- [EXERCISE]
Express every line of the data from the one containing "Document page, 2001x1125 pixels." through the end, both ends included, as a JSON list of strings with one string per line and blank lines omitted.
-.-.-
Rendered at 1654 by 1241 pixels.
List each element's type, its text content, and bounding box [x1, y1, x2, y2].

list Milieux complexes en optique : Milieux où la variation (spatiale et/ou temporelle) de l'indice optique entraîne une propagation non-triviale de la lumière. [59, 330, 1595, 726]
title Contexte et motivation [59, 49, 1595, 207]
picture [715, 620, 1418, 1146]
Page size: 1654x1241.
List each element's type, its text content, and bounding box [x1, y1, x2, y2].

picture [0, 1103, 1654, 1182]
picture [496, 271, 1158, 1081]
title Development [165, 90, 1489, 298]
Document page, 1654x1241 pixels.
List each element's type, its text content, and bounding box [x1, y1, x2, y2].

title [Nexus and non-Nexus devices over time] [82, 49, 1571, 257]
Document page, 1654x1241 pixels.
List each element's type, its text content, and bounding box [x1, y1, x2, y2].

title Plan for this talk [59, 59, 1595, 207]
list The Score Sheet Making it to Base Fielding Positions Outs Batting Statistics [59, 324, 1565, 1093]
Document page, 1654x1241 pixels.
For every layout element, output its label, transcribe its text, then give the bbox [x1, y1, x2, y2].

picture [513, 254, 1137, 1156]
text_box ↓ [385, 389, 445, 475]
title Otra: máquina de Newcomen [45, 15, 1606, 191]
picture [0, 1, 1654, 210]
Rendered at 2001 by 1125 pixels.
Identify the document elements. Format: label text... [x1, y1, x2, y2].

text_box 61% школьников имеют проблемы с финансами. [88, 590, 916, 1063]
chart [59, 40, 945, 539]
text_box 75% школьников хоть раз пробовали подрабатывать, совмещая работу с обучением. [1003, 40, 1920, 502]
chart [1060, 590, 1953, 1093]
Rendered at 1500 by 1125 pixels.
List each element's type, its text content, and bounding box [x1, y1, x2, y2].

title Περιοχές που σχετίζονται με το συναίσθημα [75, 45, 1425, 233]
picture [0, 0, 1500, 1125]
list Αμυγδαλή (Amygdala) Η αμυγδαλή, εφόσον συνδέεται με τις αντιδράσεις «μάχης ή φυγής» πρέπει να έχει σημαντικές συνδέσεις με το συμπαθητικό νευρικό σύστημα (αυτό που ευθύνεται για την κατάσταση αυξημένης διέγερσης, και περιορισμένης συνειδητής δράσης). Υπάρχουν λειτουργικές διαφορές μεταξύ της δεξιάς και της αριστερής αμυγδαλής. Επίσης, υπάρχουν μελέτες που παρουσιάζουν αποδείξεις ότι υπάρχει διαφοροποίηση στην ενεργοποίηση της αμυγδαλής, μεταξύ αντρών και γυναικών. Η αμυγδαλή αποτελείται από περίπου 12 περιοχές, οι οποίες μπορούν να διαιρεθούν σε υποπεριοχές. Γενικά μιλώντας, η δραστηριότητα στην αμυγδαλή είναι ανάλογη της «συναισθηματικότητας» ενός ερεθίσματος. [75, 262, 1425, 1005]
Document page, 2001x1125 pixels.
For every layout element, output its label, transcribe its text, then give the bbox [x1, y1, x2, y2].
-.-.-
- [RESULT]
[
  "Document page, 2001x1125 pixels.",
  "For every layout element, output its label, transcribe its text, then give the bbox [x1, y1, x2, y2]."
]